The collective move coincides with the formation of the 22nd National Assembly.
Previous legislative discussions ended up in vain, eclipsed almost entirely by a deadlocked standing committee governing the financial regulations. The National Assembly's National Policy Committee has been essentially non-performing since the crushing defeat of the ruling People Power Party in the April 10 general elections.
“We will hold a candlelit rally in front of the headquarters of the main opposition Democratic Party of Korea (DPK) in Yeouido, Seoul, Thursday, at 5 p.m.,” KSA leader Jung Eui-jung said.
Rival parties would have to reach a bipartisan agreement to scrap the tax by no later than August, he added, a pivotal step to preventing an immense downward spiral of the stock market.
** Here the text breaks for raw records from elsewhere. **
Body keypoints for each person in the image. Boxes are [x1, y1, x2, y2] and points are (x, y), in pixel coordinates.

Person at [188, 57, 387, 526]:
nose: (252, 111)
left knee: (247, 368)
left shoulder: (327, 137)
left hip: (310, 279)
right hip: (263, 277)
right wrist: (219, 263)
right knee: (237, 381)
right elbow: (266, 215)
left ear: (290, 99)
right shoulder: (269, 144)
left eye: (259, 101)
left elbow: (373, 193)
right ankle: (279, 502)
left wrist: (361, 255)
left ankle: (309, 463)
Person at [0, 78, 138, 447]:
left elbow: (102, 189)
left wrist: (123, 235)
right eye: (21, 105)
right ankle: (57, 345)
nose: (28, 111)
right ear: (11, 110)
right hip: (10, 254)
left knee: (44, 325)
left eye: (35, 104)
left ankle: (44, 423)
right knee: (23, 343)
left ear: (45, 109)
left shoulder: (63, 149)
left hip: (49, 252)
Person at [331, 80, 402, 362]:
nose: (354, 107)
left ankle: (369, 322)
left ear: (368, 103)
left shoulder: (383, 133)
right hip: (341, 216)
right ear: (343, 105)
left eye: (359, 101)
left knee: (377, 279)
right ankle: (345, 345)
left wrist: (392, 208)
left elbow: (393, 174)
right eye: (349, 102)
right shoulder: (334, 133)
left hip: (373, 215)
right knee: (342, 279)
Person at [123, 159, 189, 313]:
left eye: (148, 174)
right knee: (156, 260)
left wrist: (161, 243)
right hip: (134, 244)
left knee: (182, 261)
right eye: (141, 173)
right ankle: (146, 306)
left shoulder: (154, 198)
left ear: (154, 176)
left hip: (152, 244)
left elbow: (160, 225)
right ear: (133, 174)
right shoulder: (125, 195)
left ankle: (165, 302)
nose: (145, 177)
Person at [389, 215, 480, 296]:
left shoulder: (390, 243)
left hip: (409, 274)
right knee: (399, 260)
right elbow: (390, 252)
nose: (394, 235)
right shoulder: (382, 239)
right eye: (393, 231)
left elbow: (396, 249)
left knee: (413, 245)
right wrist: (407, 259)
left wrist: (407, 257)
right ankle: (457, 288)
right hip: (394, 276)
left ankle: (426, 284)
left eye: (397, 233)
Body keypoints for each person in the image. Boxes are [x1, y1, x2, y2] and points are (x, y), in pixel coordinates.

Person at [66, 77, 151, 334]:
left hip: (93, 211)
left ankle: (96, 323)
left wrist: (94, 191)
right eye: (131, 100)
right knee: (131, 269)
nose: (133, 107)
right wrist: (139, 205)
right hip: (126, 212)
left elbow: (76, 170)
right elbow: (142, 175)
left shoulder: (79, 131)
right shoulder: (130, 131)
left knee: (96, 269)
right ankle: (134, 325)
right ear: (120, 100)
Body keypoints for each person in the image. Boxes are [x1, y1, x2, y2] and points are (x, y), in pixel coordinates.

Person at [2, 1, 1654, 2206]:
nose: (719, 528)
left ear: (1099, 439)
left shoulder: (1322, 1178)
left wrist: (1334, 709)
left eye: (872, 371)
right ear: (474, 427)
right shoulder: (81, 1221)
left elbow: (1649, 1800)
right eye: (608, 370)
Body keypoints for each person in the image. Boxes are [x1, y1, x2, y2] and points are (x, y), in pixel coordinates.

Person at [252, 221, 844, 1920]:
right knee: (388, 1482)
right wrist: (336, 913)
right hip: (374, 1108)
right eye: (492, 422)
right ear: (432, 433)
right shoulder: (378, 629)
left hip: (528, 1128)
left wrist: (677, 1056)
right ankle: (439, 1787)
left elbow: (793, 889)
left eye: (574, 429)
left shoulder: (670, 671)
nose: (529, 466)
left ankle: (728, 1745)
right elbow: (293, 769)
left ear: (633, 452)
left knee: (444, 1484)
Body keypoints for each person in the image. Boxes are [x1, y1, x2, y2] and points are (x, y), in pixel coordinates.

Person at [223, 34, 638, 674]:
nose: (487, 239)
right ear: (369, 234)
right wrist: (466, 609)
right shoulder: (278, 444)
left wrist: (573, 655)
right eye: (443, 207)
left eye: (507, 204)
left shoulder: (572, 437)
“Retail investors will bear the full brunt of the envisioned tax, a critical flaw in the thinking of the opposition-led legislators,” he said.
The main opposition must identify, in his view, which of Korea’s global peers with similar financial market growth profiles have put in place such a tax.
“The DPK must make it the party's stance that Korea’s stock market will not experience similar turmoil, as previously seen in other countries.”
Starting next year, at least a 20 percent tax will be in store on incomes from trading stocks, funds, bonds and financial derivatives exceeding 50 million won ($36,630).
President Yoon Suk Yeol vowed to scrap the tax during a May 9 press conference.
“The 14 million retail investors will incur a major loss, crippled by a massive capital outflow of great magnitude,” he said.
The DPK maintains the scrapping of the tax will exacerbate income inequality, dubbing it a “tax cut for the rich.”